Search the listing for the string "also" and copy every line that contains it.

Records shown:
________________________

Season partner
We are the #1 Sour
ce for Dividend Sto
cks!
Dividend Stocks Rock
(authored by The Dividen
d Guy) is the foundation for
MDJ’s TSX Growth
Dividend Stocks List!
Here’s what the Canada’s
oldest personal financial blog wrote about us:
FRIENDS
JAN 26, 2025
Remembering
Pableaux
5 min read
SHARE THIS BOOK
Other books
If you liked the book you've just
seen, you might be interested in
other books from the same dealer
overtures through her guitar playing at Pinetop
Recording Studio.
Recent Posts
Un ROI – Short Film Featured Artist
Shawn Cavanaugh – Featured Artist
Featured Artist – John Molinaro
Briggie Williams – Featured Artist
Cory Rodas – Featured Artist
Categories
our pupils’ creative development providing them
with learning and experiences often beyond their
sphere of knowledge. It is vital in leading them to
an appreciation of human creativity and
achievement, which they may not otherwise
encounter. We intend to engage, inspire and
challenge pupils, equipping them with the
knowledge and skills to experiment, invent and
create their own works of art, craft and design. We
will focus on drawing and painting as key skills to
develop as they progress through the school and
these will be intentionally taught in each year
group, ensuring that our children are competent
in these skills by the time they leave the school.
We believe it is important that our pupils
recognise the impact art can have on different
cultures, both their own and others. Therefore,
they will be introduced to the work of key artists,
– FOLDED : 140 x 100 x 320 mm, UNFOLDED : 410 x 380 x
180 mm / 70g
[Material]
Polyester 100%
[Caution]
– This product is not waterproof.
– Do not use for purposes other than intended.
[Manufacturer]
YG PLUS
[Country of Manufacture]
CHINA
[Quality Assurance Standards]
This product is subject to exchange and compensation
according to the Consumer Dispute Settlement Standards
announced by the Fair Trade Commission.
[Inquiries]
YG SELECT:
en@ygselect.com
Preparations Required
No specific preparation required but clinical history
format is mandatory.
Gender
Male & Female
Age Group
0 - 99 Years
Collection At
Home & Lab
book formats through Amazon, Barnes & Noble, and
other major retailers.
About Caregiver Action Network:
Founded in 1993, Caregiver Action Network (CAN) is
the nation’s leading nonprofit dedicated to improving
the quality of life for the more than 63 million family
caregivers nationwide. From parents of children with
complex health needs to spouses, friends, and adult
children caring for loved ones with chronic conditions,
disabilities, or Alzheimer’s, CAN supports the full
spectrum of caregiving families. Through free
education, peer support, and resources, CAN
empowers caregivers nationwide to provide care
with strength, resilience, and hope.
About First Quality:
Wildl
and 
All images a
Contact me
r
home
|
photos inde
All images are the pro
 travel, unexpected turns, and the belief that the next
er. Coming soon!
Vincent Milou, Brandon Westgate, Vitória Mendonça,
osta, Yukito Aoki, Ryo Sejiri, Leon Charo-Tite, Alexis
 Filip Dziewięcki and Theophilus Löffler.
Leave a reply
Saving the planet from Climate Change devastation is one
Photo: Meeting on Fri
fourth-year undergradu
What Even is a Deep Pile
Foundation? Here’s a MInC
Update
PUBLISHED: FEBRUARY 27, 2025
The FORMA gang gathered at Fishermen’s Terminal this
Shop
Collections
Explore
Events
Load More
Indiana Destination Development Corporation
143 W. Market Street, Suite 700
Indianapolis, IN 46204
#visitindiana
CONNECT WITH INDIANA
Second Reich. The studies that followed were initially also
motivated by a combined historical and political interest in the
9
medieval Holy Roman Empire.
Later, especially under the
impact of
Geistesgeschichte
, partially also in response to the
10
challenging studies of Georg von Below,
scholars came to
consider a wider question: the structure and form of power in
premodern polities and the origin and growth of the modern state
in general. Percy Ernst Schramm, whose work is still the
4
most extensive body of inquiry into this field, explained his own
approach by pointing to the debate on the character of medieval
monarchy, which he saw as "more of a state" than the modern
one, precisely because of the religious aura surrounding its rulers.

________________________

Answer to the exercise:
Second Reich. The studies that followed were initially also
, partially also in response to the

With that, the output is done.